_What this task involves_
Could you repeat all of the entries below word for word, apart from the pictures?

Collected data:
══════
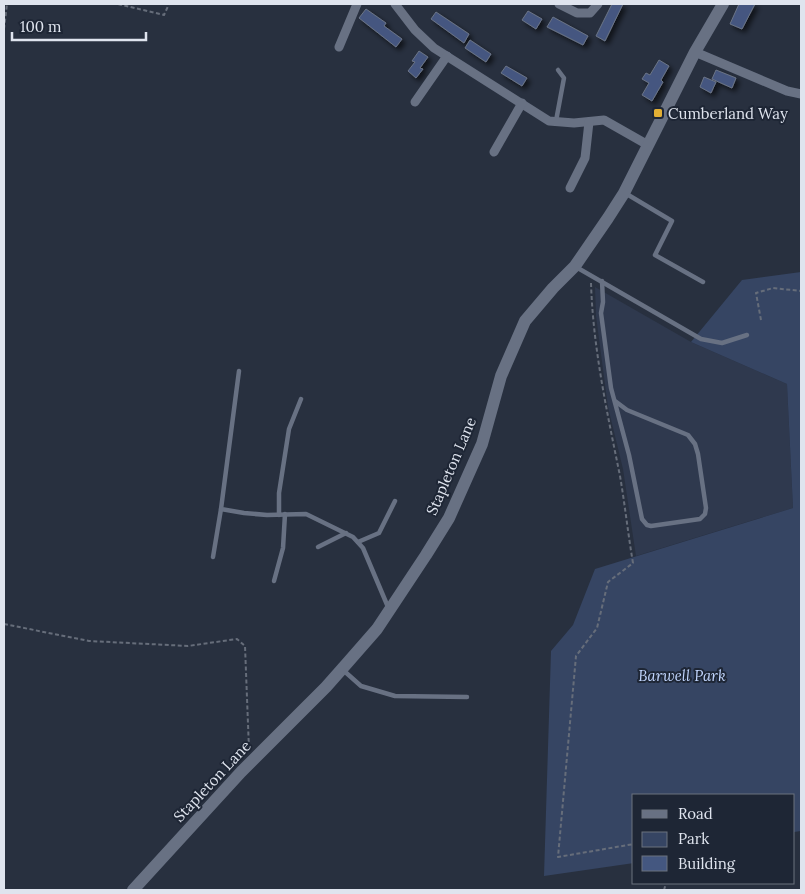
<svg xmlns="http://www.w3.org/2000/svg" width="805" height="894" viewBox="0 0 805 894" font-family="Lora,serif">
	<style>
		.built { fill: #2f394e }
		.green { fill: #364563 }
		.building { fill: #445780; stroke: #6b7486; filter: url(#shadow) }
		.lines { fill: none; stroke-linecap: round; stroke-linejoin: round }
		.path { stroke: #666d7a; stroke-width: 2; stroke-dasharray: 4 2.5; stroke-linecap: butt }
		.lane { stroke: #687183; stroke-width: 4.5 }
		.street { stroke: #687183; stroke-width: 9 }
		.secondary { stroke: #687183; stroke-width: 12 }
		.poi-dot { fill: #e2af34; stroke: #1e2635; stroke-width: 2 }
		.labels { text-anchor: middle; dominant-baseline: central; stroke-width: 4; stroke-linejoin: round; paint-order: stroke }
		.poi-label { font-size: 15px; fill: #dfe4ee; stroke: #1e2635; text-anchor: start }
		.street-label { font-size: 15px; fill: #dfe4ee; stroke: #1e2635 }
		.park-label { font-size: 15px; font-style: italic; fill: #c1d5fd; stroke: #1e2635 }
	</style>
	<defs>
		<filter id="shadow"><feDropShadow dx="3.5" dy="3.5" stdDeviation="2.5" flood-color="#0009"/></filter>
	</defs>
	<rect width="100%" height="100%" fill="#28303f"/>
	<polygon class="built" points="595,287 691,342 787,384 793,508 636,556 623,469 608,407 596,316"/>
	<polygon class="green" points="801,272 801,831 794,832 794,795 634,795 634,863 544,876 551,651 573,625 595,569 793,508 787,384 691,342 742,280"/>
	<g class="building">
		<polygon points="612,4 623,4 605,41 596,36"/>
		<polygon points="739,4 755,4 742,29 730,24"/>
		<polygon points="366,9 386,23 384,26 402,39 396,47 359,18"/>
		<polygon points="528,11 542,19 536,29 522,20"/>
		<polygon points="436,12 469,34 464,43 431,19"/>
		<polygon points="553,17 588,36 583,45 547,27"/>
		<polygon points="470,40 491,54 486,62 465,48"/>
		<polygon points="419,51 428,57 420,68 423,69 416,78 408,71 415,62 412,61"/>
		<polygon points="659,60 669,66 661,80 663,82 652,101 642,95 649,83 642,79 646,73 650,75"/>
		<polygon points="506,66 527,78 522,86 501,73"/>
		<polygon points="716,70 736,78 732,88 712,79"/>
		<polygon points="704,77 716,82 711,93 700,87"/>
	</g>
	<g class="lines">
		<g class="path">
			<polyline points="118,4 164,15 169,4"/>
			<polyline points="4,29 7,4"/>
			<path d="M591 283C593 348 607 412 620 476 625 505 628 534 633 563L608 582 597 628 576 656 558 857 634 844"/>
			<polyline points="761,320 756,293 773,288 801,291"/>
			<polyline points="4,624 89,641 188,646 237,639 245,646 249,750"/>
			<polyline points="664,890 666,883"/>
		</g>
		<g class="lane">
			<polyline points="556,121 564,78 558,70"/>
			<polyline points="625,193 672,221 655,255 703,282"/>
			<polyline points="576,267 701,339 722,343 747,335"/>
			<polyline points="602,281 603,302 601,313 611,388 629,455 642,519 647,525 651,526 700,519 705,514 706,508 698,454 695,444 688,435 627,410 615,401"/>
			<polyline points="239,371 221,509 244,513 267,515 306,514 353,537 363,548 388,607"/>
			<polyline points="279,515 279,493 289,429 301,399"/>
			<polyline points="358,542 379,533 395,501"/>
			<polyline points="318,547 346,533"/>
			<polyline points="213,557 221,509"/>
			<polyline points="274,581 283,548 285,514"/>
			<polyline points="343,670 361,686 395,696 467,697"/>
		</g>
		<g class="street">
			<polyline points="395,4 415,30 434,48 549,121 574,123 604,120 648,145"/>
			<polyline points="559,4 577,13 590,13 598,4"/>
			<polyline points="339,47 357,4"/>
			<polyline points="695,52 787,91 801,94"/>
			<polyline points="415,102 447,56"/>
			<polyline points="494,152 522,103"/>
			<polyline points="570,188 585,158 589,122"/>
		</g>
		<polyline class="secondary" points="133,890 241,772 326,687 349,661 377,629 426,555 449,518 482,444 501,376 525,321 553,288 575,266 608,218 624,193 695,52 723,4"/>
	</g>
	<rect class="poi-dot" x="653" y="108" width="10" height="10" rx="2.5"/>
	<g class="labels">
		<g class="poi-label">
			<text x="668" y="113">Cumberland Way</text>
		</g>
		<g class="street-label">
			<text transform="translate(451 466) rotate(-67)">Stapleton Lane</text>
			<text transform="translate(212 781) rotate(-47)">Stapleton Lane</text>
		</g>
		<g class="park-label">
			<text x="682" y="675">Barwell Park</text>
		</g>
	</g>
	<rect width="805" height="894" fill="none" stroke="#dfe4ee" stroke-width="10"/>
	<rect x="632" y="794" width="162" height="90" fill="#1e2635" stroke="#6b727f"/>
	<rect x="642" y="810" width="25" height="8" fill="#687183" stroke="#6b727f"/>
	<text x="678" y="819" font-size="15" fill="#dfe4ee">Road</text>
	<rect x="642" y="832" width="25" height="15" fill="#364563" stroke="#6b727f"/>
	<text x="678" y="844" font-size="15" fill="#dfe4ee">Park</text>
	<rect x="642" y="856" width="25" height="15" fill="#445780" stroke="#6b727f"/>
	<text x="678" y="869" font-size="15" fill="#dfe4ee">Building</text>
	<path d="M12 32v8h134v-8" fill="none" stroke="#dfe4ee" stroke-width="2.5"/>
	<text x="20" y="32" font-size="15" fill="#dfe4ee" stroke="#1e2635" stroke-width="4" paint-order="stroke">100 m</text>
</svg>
══════
_Task response_
<svg xmlns="http://www.w3.org/2000/svg" width="805" height="894" viewBox="0 0 805 894" font-family="Lora,serif">
	<style>
		.built { fill: #2f394e }
		.green { fill: #364563 }
		.building { fill: #445780; stroke: #6b7486; filter: url(#shadow) }
		.lines { fill: none; stroke-linecap: round; stroke-linejoin: round }
		.path { stroke: #666d7a; stroke-width: 2; stroke-dasharray: 4 2.5; stroke-linecap: butt }
		.lane { stroke: #687183; stroke-width: 4.5 }
		.street { stroke: #687183; stroke-width: 9 }
		.secondary { stroke: #687183; stroke-width: 12 }
		.poi-dot { fill: #e2af34; stroke: #1e2635; stroke-width: 2 }
		.labels { text-anchor: middle; dominant-baseline: central; stroke-width: 4; stroke-linejoin: round; paint-order: stroke }
		.poi-label { font-size: 15px; fill: #dfe4ee; stroke: #1e2635; text-anchor: start }
		.street-label { font-size: 15px; fill: #dfe4ee; stroke: #1e2635 }
		.park-label { font-size: 15px; font-style: italic; fill: #c1d5fd; stroke: #1e2635 }
	</style>
	<defs>
		<filter id="shadow"><feDropShadow dx="3.5" dy="3.5" stdDeviation="2.5" flood-color="#0009"/></filter>
	</defs>
	<rect width="100%" height="100%" fill="#28303f"/>
	<polygon class="built" points="595,287 691,342 787,384 793,508 636,556 623,469 608,407 596,316"/>
	<polygon class="green" points="801,272 801,831 794,832 794,795 634,795 634,863 544,876 551,651 573,625 595,569 793,508 787,384 691,342 742,280"/>
	<g class="building">
		<polygon points="612,4 623,4 605,41 596,36"/>
		<polygon points="739,4 755,4 742,29 730,24"/>
		<polygon points="366,9 386,23 384,26 402,39 396,47 359,18"/>
		<polygon points="528,11 542,19 536,29 522,20"/>
		<polygon points="436,12 469,34 464,43 431,19"/>
		<polygon points="553,17 588,36 583,45 547,27"/>
		<polygon points="470,40 491,54 486,62 465,48"/>
		<polygon points="419,51 428,57 420,68 423,69 416,78 408,71 415,62 412,61"/>
		<polygon points="659,60 669,66 661,80 663,82 652,101 642,95 649,83 642,79 646,73 650,75"/>
		<polygon points="506,66 527,78 522,86 501,73"/>
		<polygon points="716,70 736,78 732,88 712,79"/>
		<polygon points="704,77 716,82 711,93 700,87"/>
	</g>
	<g class="lines">
		<g class="path">
			<polyline points="118,4 164,15 169,4"/>
			<polyline points="4,29 7,4"/>
			<path d="M591 283C593 348 607 412 620 476 625 505 628 534 633 563L608 582 597 628 576 656 558 857 634 844"/>
			<polyline points="761,320 756,293 773,288 801,291"/>
			<polyline points="4,624 89,641 188,646 237,639 245,646 249,750"/>
			<polyline points="664,890 666,883"/>
		</g>
		<g class="lane">
			<polyline points="556,121 564,78 558,70"/>
			<polyline points="625,193 672,221 655,255 703,282"/>
			<polyline points="576,267 701,339 722,343 747,335"/>
			<polyline points="602,281 603,302 601,313 611,388 629,455 642,519 647,525 651,526 700,519 705,514 706,508 698,454 695,444 688,435 627,410 615,401"/>
			<polyline points="239,371 221,509 244,513 267,515 306,514 353,537 363,548 388,607"/>
			<polyline points="279,515 279,493 289,429 301,399"/>
			<polyline points="358,542 379,533 395,501"/>
			<polyline points="318,547 346,533"/>
			<polyline points="213,557 221,509"/>
			<polyline points="274,581 283,548 285,514"/>
			<polyline points="343,670 361,686 395,696 467,697"/>
		</g>
		<g class="street">
			<polyline points="395,4 415,30 434,48 549,121 574,123 604,120 648,145"/>
			<polyline points="559,4 577,13 590,13 598,4"/>
			<polyline points="339,47 357,4"/>
			<polyline points="695,52 787,91 801,94"/>
			<polyline points="415,102 447,56"/>
			<polyline points="494,152 522,103"/>
			<polyline points="570,188 585,158 589,122"/>
		</g>
		<polyline class="secondary" points="133,890 241,772 326,687 349,661 377,629 426,555 449,518 482,444 501,376 525,321 553,288 575,266 608,218 624,193 695,52 723,4"/>
	</g>
	<rect class="poi-dot" x="653" y="108" width="10" height="10" rx="2.5"/>
	<g class="labels">
		<g class="poi-label">
			<text x="668" y="113">Cumberland Way</text>
		</g>
		<g class="street-label">
			<text transform="translate(451 466) rotate(-67)">Stapleton Lane</text>
			<text transform="translate(212 781) rotate(-47)">Stapleton Lane</text>
		</g>
		<g class="park-label">
			<text x="682" y="675">Barwell Park</text>
		</g>
	</g>
	<rect width="805" height="894" fill="none" stroke="#dfe4ee" stroke-width="10"/>
	<rect x="632" y="794" width="162" height="90" fill="#1e2635" stroke="#6b727f"/>
	<rect x="642" y="810" width="25" height="8" fill="#687183" stroke="#6b727f"/>
	<text x="678" y="819" font-size="15" fill="#dfe4ee">Road</text>
	<rect x="642" y="832" width="25" height="15" fill="#364563" stroke="#6b727f"/>
	<text x="678" y="844" font-size="15" fill="#dfe4ee">Park</text>
	<rect x="642" y="856" width="25" height="15" fill="#445780" stroke="#6b727f"/>
	<text x="678" y="869" font-size="15" fill="#dfe4ee">Building</text>
	<path d="M12 32v8h134v-8" fill="none" stroke="#dfe4ee" stroke-width="2.5"/>
	<text x="20" y="32" font-size="15" fill="#dfe4ee" stroke="#1e2635" stroke-width="4" paint-order="stroke">100 m</text>
</svg>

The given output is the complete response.